You need to be able to support the following operations:
1. Add a new record
2. Look up an existing record
3. Show all records in sorted order
Suggest how you would implement a class to hold a single record.
What classes and methods you would use to read and write records as well as how you serialize, deserialize the record?
Finally, give a high-level description of how you could implement the list of records on the filesystem so as to be able to do the three operations above.
I am not expecting complete code, just English descriptions that might involve Java class names, methods, etc.
Please post your solution to the Aug 23 In-Class Exercise Thread.

The first important applications of DBMSs were ones where data was composed of many small items, and many queries or manipulations of these items were made.
For example:
1. Banking systems: maintaining accounts and making sure that system failures did not cause money to disappear.
2. Airline reservation systems: these also need to make sure data won't be lost, and they must accept very large volumes of small actions by customers.
3. Corporate Record Keeping: employment and tax records, inventories, sales records, and a great variety of other types of information.
Early systems required programmers to visualize data much as it was stored, either in tree-like hierarchies (hierarchal model) or in simple directed acyclic graphs (network model).
This limited the kinds of queries that could be performed on the data.

The foundations of the relational model appeared in a paper by Ted Codd in 1970.
Codd proposed that a DBMS should present the user with a view of data organized as tables called relations.
This notion was abstracted away from the low level details of how the records in the relations/tables are stored.
Storage might include data structures that allowed rapid response to a variety of queries.
Queries could be expressed in a high level language which greatly increased the efficiency of database programmer.
Codd's paper motivated the development of several early systems such as IBM's System R, Berkeley's Ingres, and later Oracle, such that, by the 1990s, most DBMSs were based on the relational model.

Originally, DMBSs were large expensive systems running on large computers.
As time has progressed, both the memory and processing capabilities needed for DBMSs became available on cheaper and cheaper machines.
Today, all but the cheapest cell phones, all modern browsers, etc run some form of a database (usually Sqlite, a relational database developed in the 2000s).
This is used to keep track of persistent information in apps such as user preferences, etc.
During the same time period there has been a rise in the quantity of semi-structured data.

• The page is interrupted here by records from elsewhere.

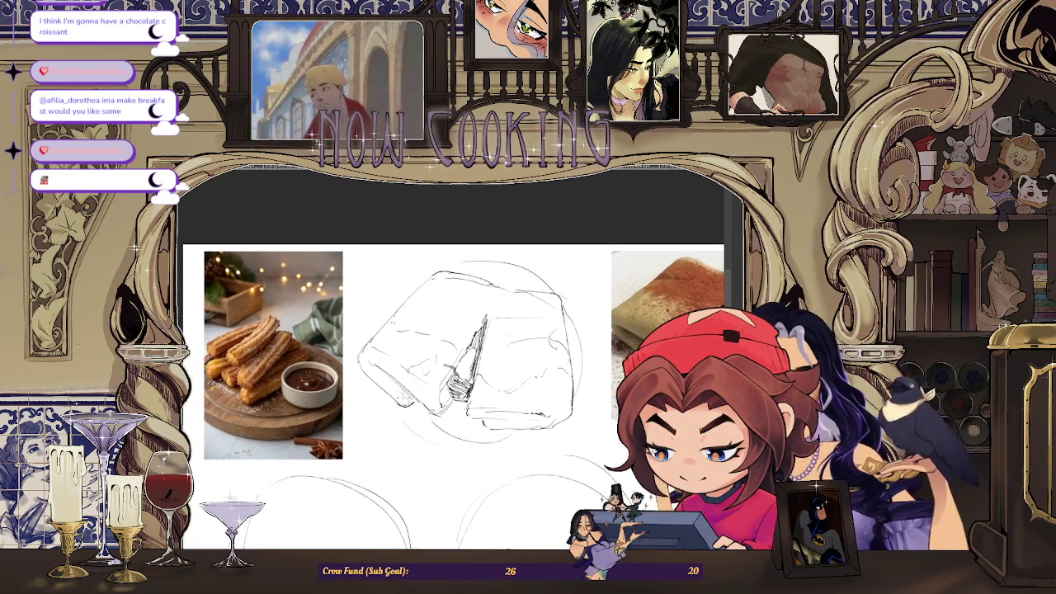
{"action": "scroll", "coordinate": [486, 371], "scroll_direction": "up", "scroll_amount": 1}
{"action": "scroll", "coordinate": [486, 371], "scroll_direction": "down", "scroll_amount": 2}
{"action": "scroll", "coordinate": [487, 371], "scroll_direction": "up", "scroll_amount": 1}
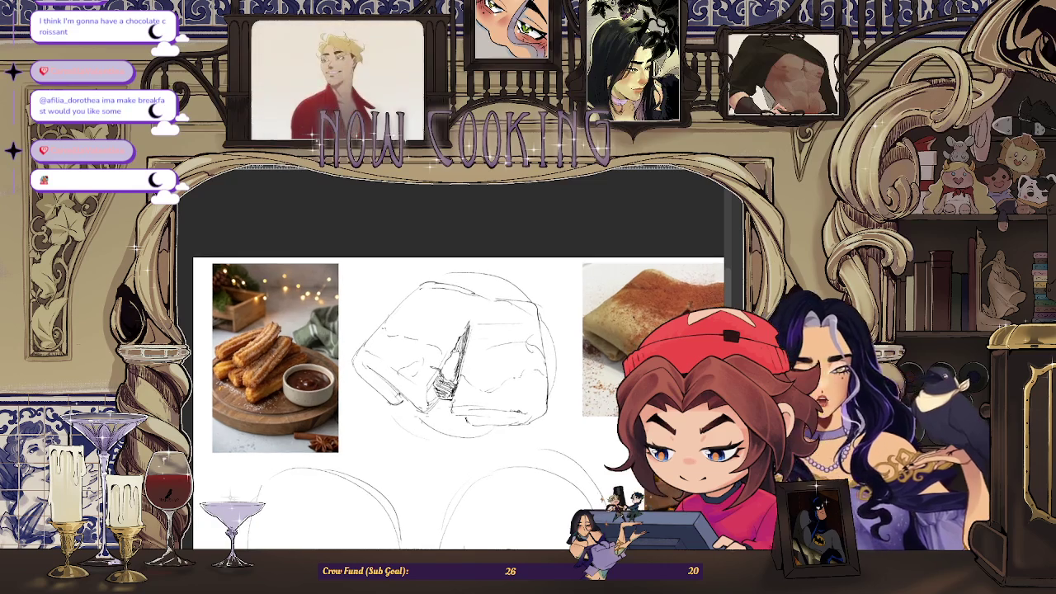
{"action": "scroll", "coordinate": [453, 363], "scroll_direction": "up", "scroll_amount": 1}
{"action": "scroll", "coordinate": [454, 362], "scroll_direction": "up", "scroll_amount": 2}
{"action": "scroll", "coordinate": [453, 363], "scroll_direction": "up", "scroll_amount": 1}
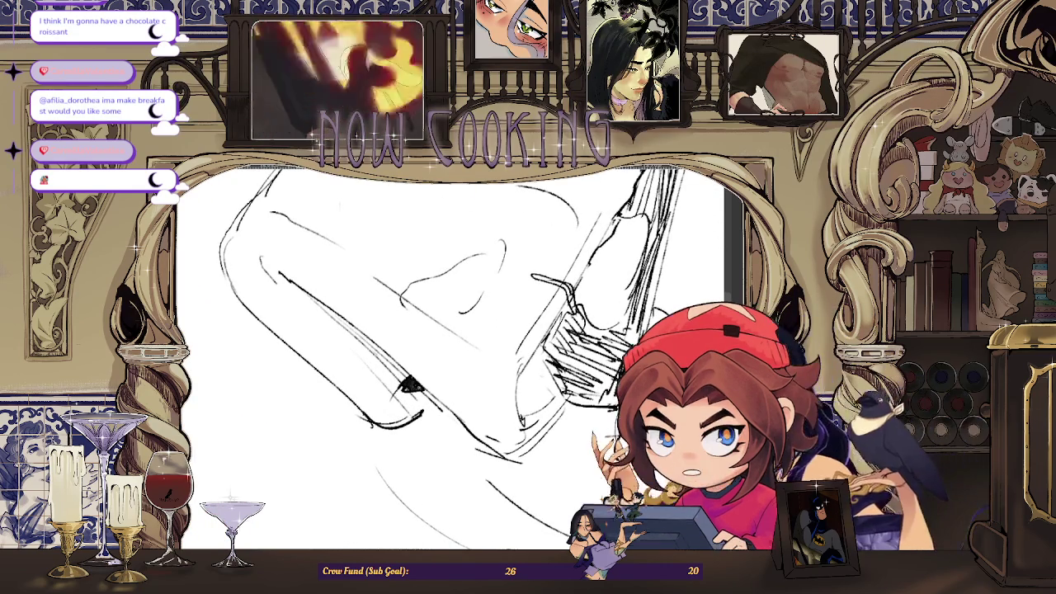
{"action": "scroll", "coordinate": [412, 387], "scroll_direction": "down", "scroll_amount": 3}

Semi-structured data is data partially split into fields and attributes or nested attributes. For example, web data in HTML, JSON, or XML.
During this time period many relational systems started to incorporate ways to handle this kind of data natively both for manipulation and for querying.

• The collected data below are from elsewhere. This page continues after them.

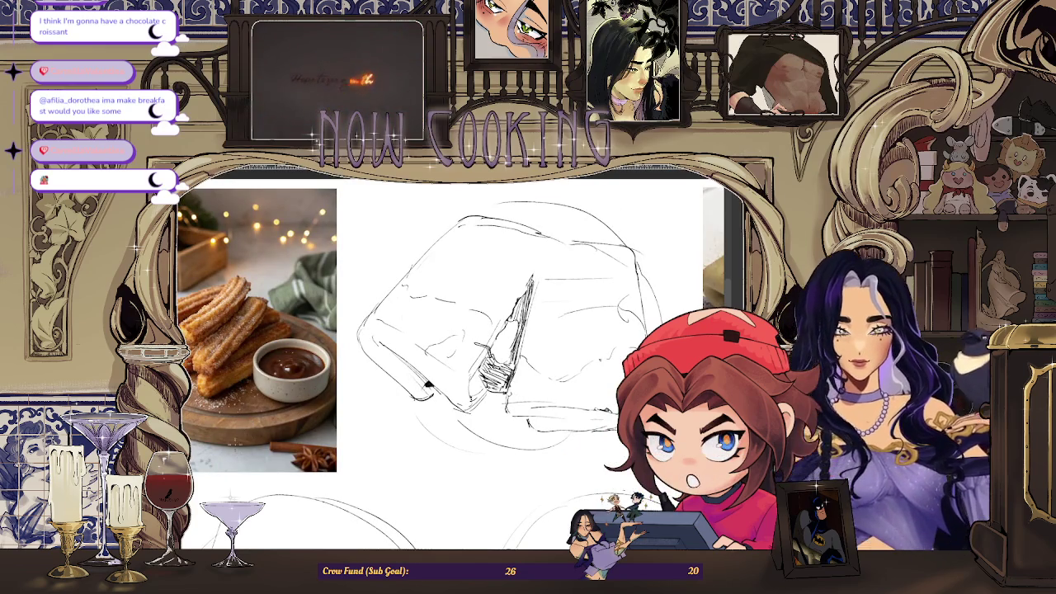
{"action": "scroll", "coordinate": [453, 362], "scroll_direction": "down", "scroll_amount": 2}
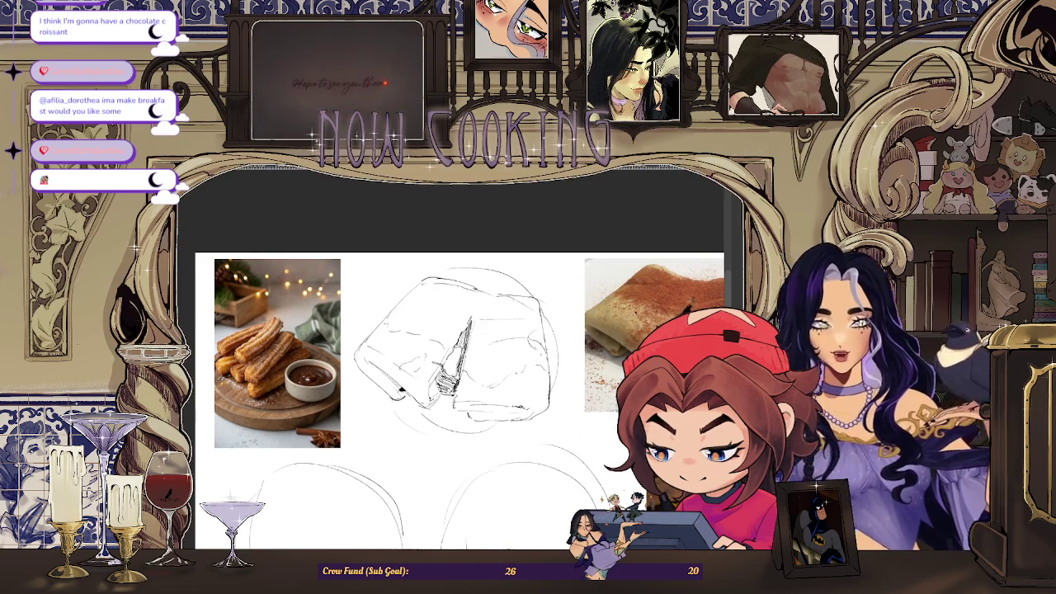
Flip the view back to normal and add a short line at the crepe sketch's bottom
{"action": "key", "text": "m"}
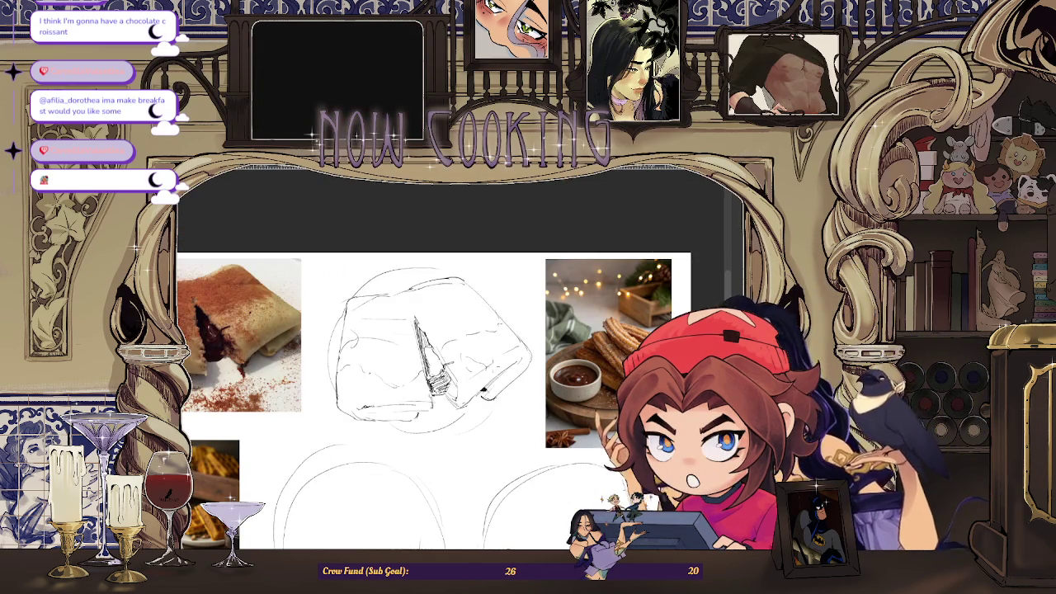
{"action": "scroll", "coordinate": [453, 363], "scroll_direction": "up", "scroll_amount": 2}
{"action": "scroll", "coordinate": [453, 362], "scroll_direction": "down", "scroll_amount": 2}
{"action": "scroll", "coordinate": [453, 362], "scroll_direction": "up", "scroll_amount": 2}
{"action": "scroll", "coordinate": [379, 355], "scroll_direction": "up", "scroll_amount": 1}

Another trend of the last several decades is for the quantity of data stored by systems to grow.
In the 1980s and 1990s a gigabyte (`10^9` bytes) of DBMS data was considered a lot. Now systems with terabytes of data are common (`10^12` bytes), and large corporate systems might need to deal with petabytes (`10^15` bytes) or even exabytes of data (`10^18` bytes).
For example:
1. A billion web pages can safely be stored in less than 20 terabytes of web pages.
2. Google stores between 10-20 billion web pages and needs petabytes of memory to handle all of the indices used for querying of this data.
3. Satellites send down petabytes of information daily into specialized databases for geographical information.
4. Picture sites like flikr, 4chan, etc store millions of pictures each of several thousands of bytes. Even Amazons has databases of over a million pictures.
5. An hour of video takes around a gigabyte. YouTube holds about 1.2 billion of such videos and needs to make them available.
6. Peer-to-peer systems and content delivery networks use large networks of conventional computers to store and distribute data of various kinds.
Often the systems above are so large that it is more efficient to use modification to the basic relational model to handle the data they contain.
This led to the development of various NoSQL databases.